Miró de nuevo el reloj:

—Es mejor que se vaya, ahora... Abandone rápidamente este barrio.

—¿Puedo preguntarle quién es su agente en la casa de Jones? —dije—. ¿Quién es el sujeto que me deslizó en el bolsillo la nota avisándome que viniera a verle a usted a este lugar?

—Puede preguntarlo. Pero sin duda ya sabrá que no se lo diré.

—¿Desconfía de mí hasta ese extremo?

—¿Cómo podría confiar en un hombre que ha sido tan buen espía como usted? —contestó Wirtanen.

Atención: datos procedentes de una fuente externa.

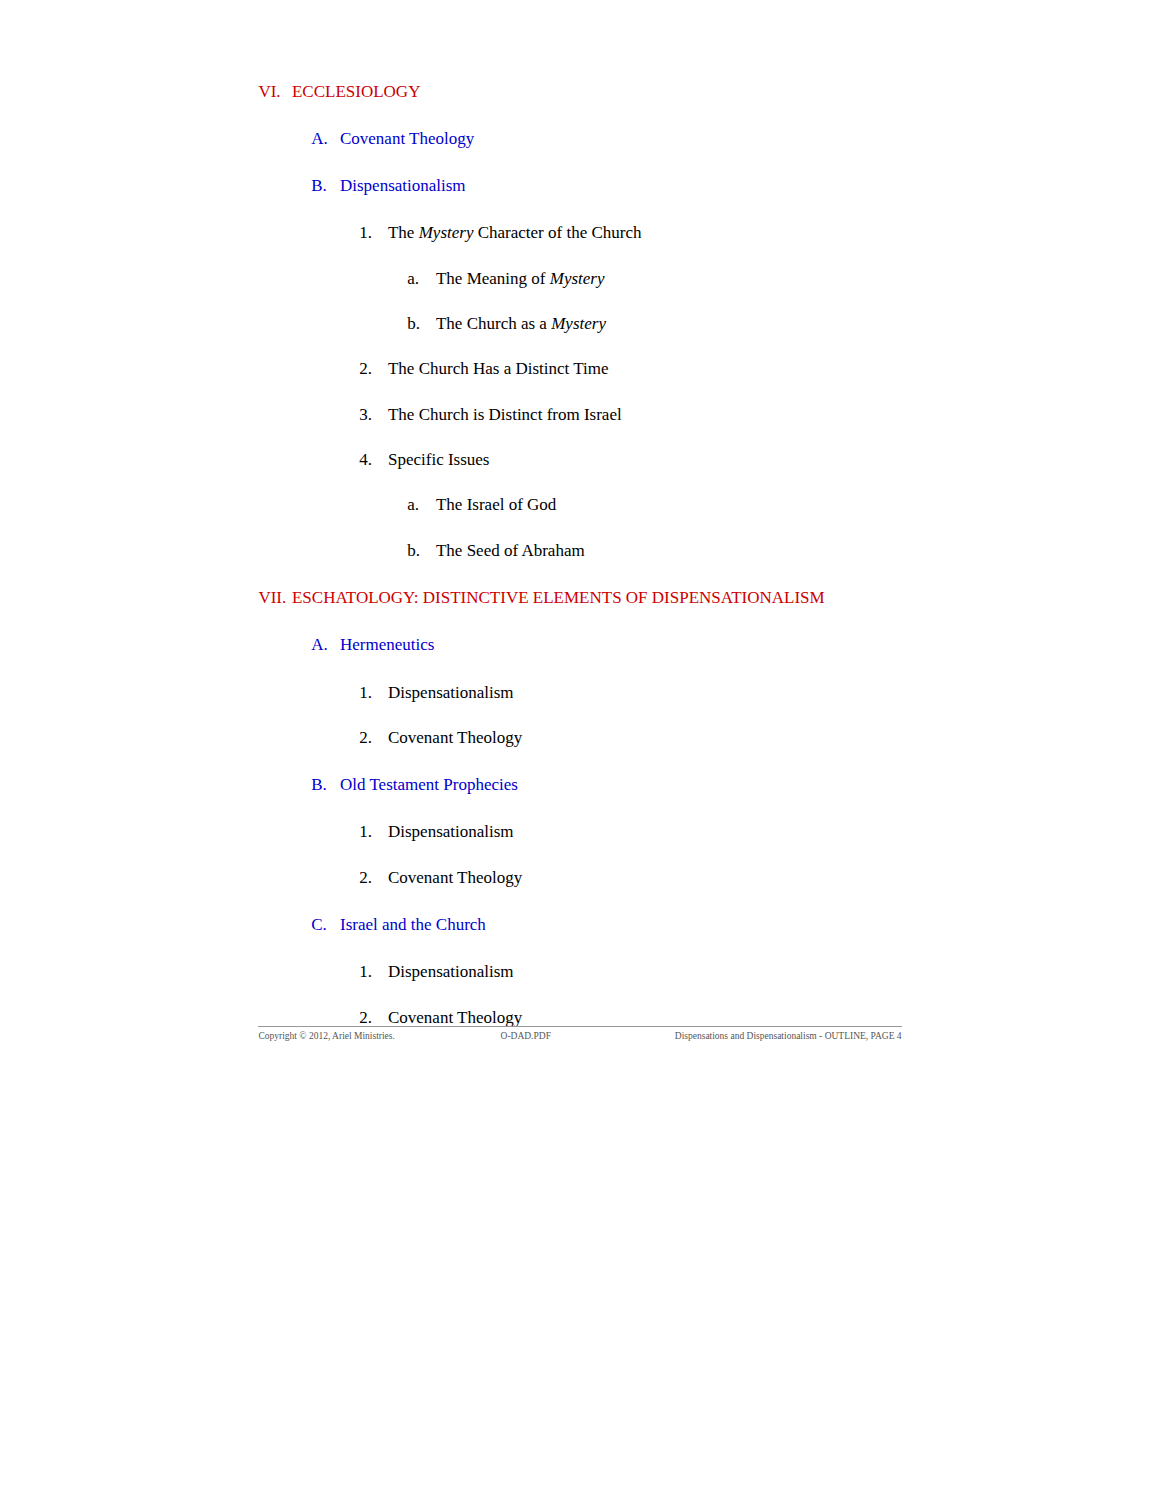VI. ECCLESIOLOGY
A. Covenant Theology
B. Dispensationalism
1. The Mystery Character of the Church
a. The Meaning of Mystery
b. The Church as a Mystery
2. The Church Has a Distinct Time
3. The Church is Distinct from Israel
4. Specific Issues
a. The Israel of God
b. The Seed of Abraham
VII. ESCHATOLOGY: DISTINCTIVE ELEMENTS OF DISPENSATIONALISM
A. Hermeneutics
1. Dispensationalism
2. Covenant Theology
B. Old Testament Prophecies
1. Dispensationalism
2. Covenant Theology
C. Israel and the Church
1. Dispensationalism
2. Covenant Theology
Copyright © 2012, Ariel Ministries. O-DAD.PDF Dispensations and Dispensationalism - OUTLINE, PAGE 4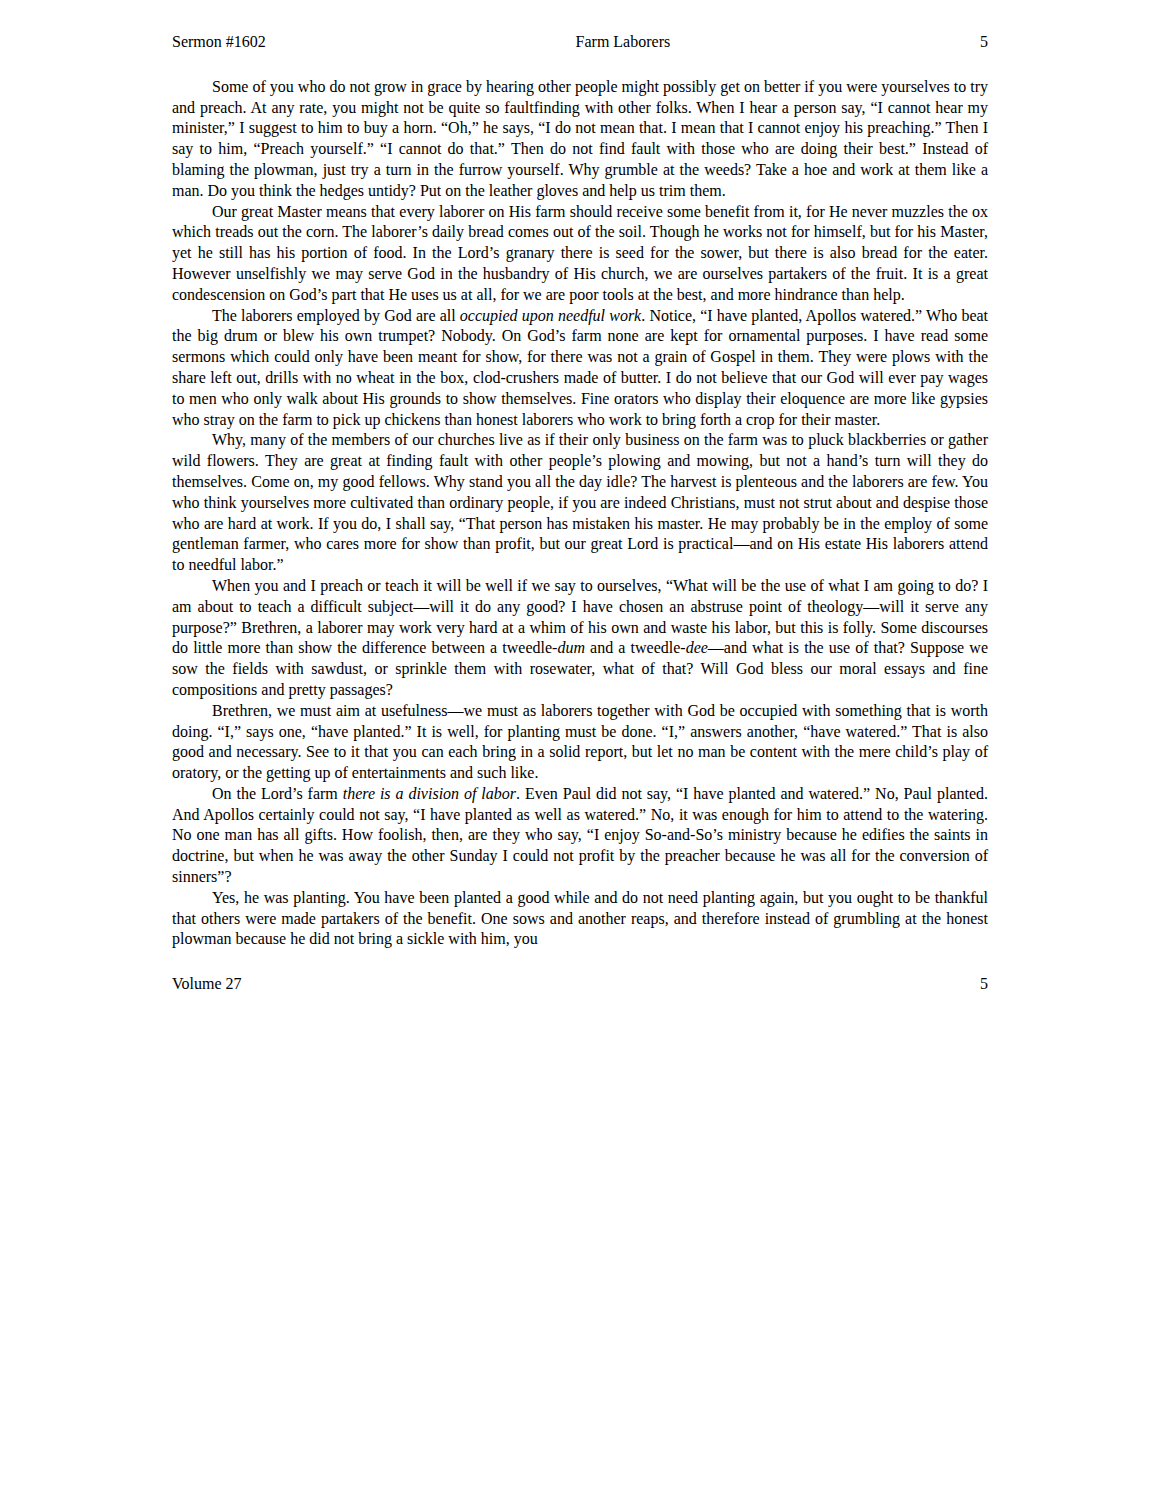Sermon #1602 Farm Laborers 5
Some of you who do not grow in grace by hearing other people might possibly get on better if you were yourselves to try and preach. At any rate, you might not be quite so faultfinding with other folks. When I hear a person say, “I cannot hear my minister,” I suggest to him to buy a horn. “Oh,” he says, “I do not mean that. I mean that I cannot enjoy his preaching.” Then I say to him, “Preach yourself.” “I cannot do that.” Then do not find fault with those who are doing their best.” Instead of blaming the plowman, just try a turn in the furrow yourself. Why grumble at the weeds? Take a hoe and work at them like a man. Do you think the hedges untidy? Put on the leather gloves and help us trim them.
Our great Master means that every laborer on His farm should receive some benefit from it, for He never muzzles the ox which treads out the corn. The laborer’s daily bread comes out of the soil. Though he works not for himself, but for his Master, yet he still has his portion of food. In the Lord’s granary there is seed for the sower, but there is also bread for the eater. However unselfishly we may serve God in the husbandry of His church, we are ourselves partakers of the fruit. It is a great condescension on God’s part that He uses us at all, for we are poor tools at the best, and more hindrance than help.
The laborers employed by God are all occupied upon needful work. Notice, “I have planted, Apollos watered.” Who beat the big drum or blew his own trumpet? Nobody. On God’s farm none are kept for ornamental purposes. I have read some sermons which could only have been meant for show, for there was not a grain of Gospel in them. They were plows with the share left out, drills with no wheat in the box, clod-crushers made of butter. I do not believe that our God will ever pay wages to men who only walk about His grounds to show themselves. Fine orators who display their eloquence are more like gypsies who stray on the farm to pick up chickens than honest laborers who work to bring forth a crop for their master.
Why, many of the members of our churches live as if their only business on the farm was to pluck blackberries or gather wild flowers. They are great at finding fault with other people’s plowing and mowing, but not a hand’s turn will they do themselves. Come on, my good fellows. Why stand you all the day idle? The harvest is plenteous and the laborers are few. You who think yourselves more cultivated than ordinary people, if you are indeed Christians, must not strut about and despise those who are hard at work. If you do, I shall say, “That person has mistaken his master. He may probably be in the employ of some gentleman farmer, who cares more for show than profit, but our great Lord is practical—and on His estate His laborers attend to needful labor.”
When you and I preach or teach it will be well if we say to ourselves, “What will be the use of what I am going to do? I am about to teach a difficult subject—will it do any good? I have chosen an abstruse point of theology—will it serve any purpose?” Brethren, a laborer may work very hard at a whim of his own and waste his labor, but this is folly. Some discourses do little more than show the difference between a tweedle-dum and a tweedle-dee—and what is the use of that? Suppose we sow the fields with sawdust, or sprinkle them with rosewater, what of that? Will God bless our moral essays and fine compositions and pretty passages?
Brethren, we must aim at usefulness—we must as laborers together with God be occupied with something that is worth doing. “I,” says one, “have planted.” It is well, for planting must be done. “I,” answers another, “have watered.” That is also good and necessary. See to it that you can each bring in a solid report, but let no man be content with the mere child’s play of oratory, or the getting up of entertainments and such like.
On the Lord’s farm there is a division of labor. Even Paul did not say, “I have planted and watered.” No, Paul planted. And Apollos certainly could not say, “I have planted as well as watered.” No, it was enough for him to attend to the watering. No one man has all gifts. How foolish, then, are they who say, “I enjoy So-and-So’s ministry because he edifies the saints in doctrine, but when he was away the other Sunday I could not profit by the preacher because he was all for the conversion of sinners”?
Yes, he was planting. You have been planted a good while and do not need planting again, but you ought to be thankful that others were made partakers of the benefit. One sows and another reaps, and therefore instead of grumbling at the honest plowman because he did not bring a sickle with him, you
Volume 27 5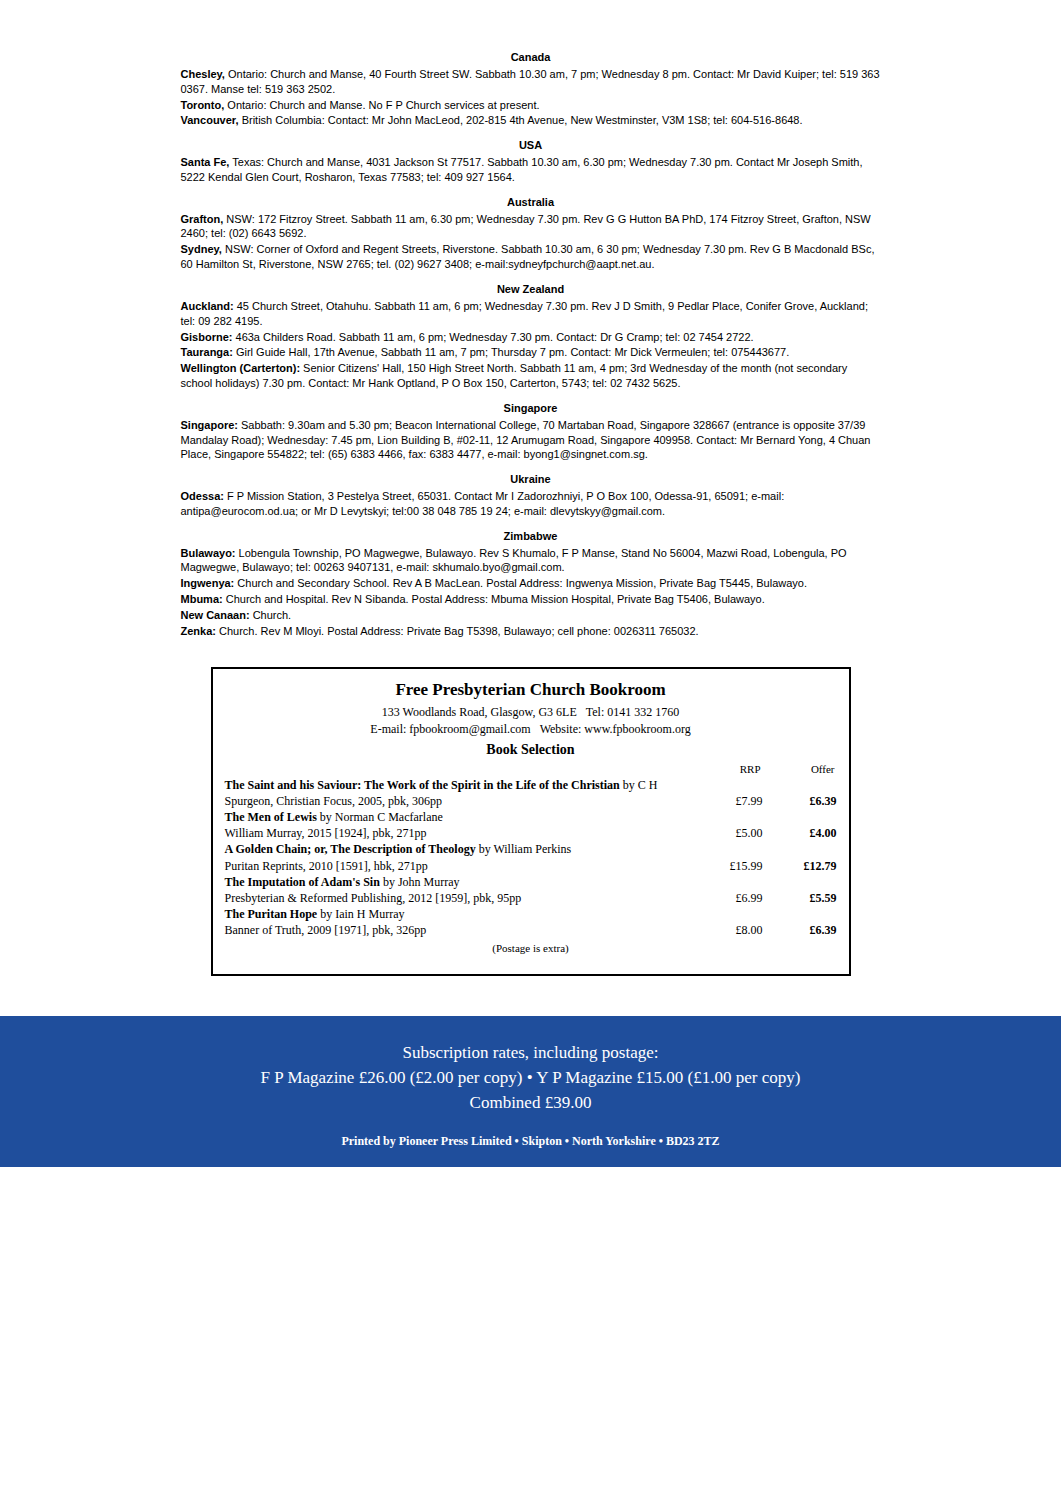Canada
Chesley, Ontario: Church and Manse, 40 Fourth Street SW. Sabbath 10.30 am, 7 pm; Wednesday 8 pm. Contact: Mr David Kuiper; tel: 519 363 0367. Manse tel: 519 363 2502.
Toronto, Ontario: Church and Manse. No F P Church services at present.
Vancouver, British Columbia: Contact: Mr John MacLeod, 202-815 4th Avenue, New Westminster, V3M 1S8; tel: 604-516-8648.
USA
Santa Fe, Texas: Church and Manse, 4031 Jackson St 77517. Sabbath 10.30 am, 6.30 pm; Wednesday 7.30 pm. Contact Mr Joseph Smith, 5222 Kendal Glen Court, Rosharon, Texas 77583; tel: 409 927 1564.
Australia
Grafton, NSW: 172 Fitzroy Street. Sabbath 11 am, 6.30 pm; Wednesday 7.30 pm. Rev G G Hutton BA PhD, 174 Fitzroy Street, Grafton, NSW 2460; tel: (02) 6643 5692.
Sydney, NSW: Corner of Oxford and Regent Streets, Riverstone. Sabbath 10.30 am, 6 30 pm; Wednesday 7.30 pm. Rev G B Macdonald BSc, 60 Hamilton St, Riverstone, NSW 2765; tel. (02) 9627 3408; e-mail:sydneyfpchurch@aapt.net.au.
New Zealand
Auckland: 45 Church Street, Otahuhu. Sabbath 11 am, 6 pm; Wednesday 7.30 pm. Rev J D Smith, 9 Pedlar Place, Conifer Grove, Auckland; tel: 09 282 4195.
Gisborne: 463a Childers Road. Sabbath 11 am, 6 pm; Wednesday 7.30 pm. Contact: Dr G Cramp; tel: 02 7454 2722.
Tauranga: Girl Guide Hall, 17th Avenue, Sabbath 11 am, 7 pm; Thursday 7 pm. Contact: Mr Dick Vermeulen; tel: 075443677.
Wellington (Carterton): Senior Citizens' Hall, 150 High Street North. Sabbath 11 am, 4 pm; 3rd Wednesday of the month (not secondary school holidays) 7.30 pm. Contact: Mr Hank Optland, P O Box 150, Carterton, 5743; tel: 02 7432 5625.
Singapore
Singapore: Sabbath: 9.30am and 5.30 pm; Beacon International College, 70 Martaban Road, Singapore 328667 (entrance is opposite 37/39 Mandalay Road); Wednesday: 7.45 pm, Lion Building B, #02-11, 12 Arumugam Road, Singapore 409958. Contact: Mr Bernard Yong, 4 Chuan Place, Singapore 554822; tel: (65) 6383 4466, fax: 6383 4477, e-mail: byong1@singnet.com.sg.
Ukraine
Odessa: F P Mission Station, 3 Pestelya Street, 65031. Contact Mr I Zadorozhniyi, P O Box 100, Odessa-91, 65091; e-mail: antipa@eurocom.od.ua; or Mr D Levytskyi; tel:00 38 048 785 19 24; e-mail: dlevytskyy@gmail.com.
Zimbabwe
Bulawayo: Lobengula Township, PO Magwegwe, Bulawayo. Rev S Khumalo, F P Manse, Stand No 56004, Mazwi Road, Lobengula, PO Magwegwe, Bulawayo; tel: 00263 9407131, e-mail: skhumalo.byo@gmail.com.
Ingwenya: Church and Secondary School. Rev A B MacLean. Postal Address: Ingwenya Mission, Private Bag T5445, Bulawayo.
Mbuma: Church and Hospital. Rev N Sibanda. Postal Address: Mbuma Mission Hospital, Private Bag T5406, Bulawayo.
New Canaan: Church.
Zenka: Church. Rev M Mloyi. Postal Address: Private Bag T5398, Bulawayo; cell phone: 0026311 765032.
Free Presbyterian Church Bookroom
133 Woodlands Road, Glasgow, G3 6LE Tel: 0141 332 1760
E-mail: fpbookroom@gmail.com Website: www.fpbookroom.org
Book Selection
| | RRP | Offer |
| The Saint and his Saviour: The Work of the Spirit in the Life of the Christian by C H Spurgeon, Christian Focus, 2005, pbk, 306pp | £7.99 | £6.39 |
| The Men of Lewis by Norman C Macfarlane William Murray, 2015 [1924], pbk, 271pp | £5.00 | £4.00 |
| A Golden Chain; or, The Description of Theology by William Perkins Puritan Reprints, 2010 [1591], hbk, 271pp | £15.99 | £12.79 |
| The Imputation of Adam's Sin by John Murray Presbyterian & Reformed Publishing, 2012 [1959], pbk, 95pp | £6.99 | £5.59 |
| The Puritan Hope by Iain H Murray Banner of Truth, 2009 [1971], pbk, 326pp | £8.00 | £6.39 |
(Postage is extra)
Subscription rates, including postage:
F P Magazine £26.00 (£2.00 per copy) • Y P Magazine £15.00 (£1.00 per copy)
Combined £39.00
Printed by Pioneer Press Limited • Skipton • North Yorkshire • BD23 2TZ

37. Esa antigua regla de oro

Me separé de Wirtanen.

Pero apenas di unos pasos, comprendí que el único lugar adonde quería volver era al sótano de Jones, junto a mi amante y a mi mejor amigo.

Sabía lo que eran, pero de hecho era lo único que poseía.

Regresé por el mismo camino por el que me escapara: me introduje en la casa por la puerta de la carbonera.

Resi, el padre Keeley y el Führer Negro jugaban a las cartas cuando llegué. Nadie había notado mi ausencia.

En el cuarto de la calefacción, la Guardia de Hierro de los Hijos Blancos de la Constitución Norteamericana recibía una clase sobre el saludo a la bandera; una clase dictada por uno de sus miembros.

Jones había subido a escribir, a crear.

Kraft, el Maestro Espía ruso, leía un ejemplar de
Life
que tenía una foto de Werner von Braun en la cubierta. Kraft mantenía la revista abierta en la ilustración de las páginas centrales: el panorama de una ciénaga en la Era de los Reptiles.

Se oía una radio pequeña. Una voz anunció una canción. El nombre de aquella canción se me grabó en la memoria. Que recuerde su título no es el milagro de una memoria prodigiosa. Es que el nombre era adecuado para aquel momento; casi para cualquier momento, en realidad. La canción se llamaba
Esa antigua regla de oro
.

A pedido mío, el Instituto de Documentación de Criminales de Guerra, en Haifa, me ha conseguido la letra. Es la siguiente:

«OH, nena, nena, nena:

¿Por qué destrozas así mi corazón?

Dices que me quieres, que quieres seguir conmigo;

pero lo único que haces es andar en malos pasos.

Estoy tan confuso,

tan poco divertido,

porque me obligas a sentirme tan estúpido...

Sonríes y mientes,

me haces llorar.

¿Por qué no aprender esa antigua regla de oro...?»

—¿A qué juegan? —pregunté a los jugadores.

—A «La Vieja» —contestó el padre Keeley.

Tomaba el juego en serio. Quería ganar. Y vi que tenía la reina de espadas —«La Vieja»— en la mano.

Quizá yo parecería más humano —lo que equivale a decir más simpático— si declarara que sentí desazón en todo el cuerpo y parpadeé y casi me desmayé abrumado por aquella sensación de irrealidad.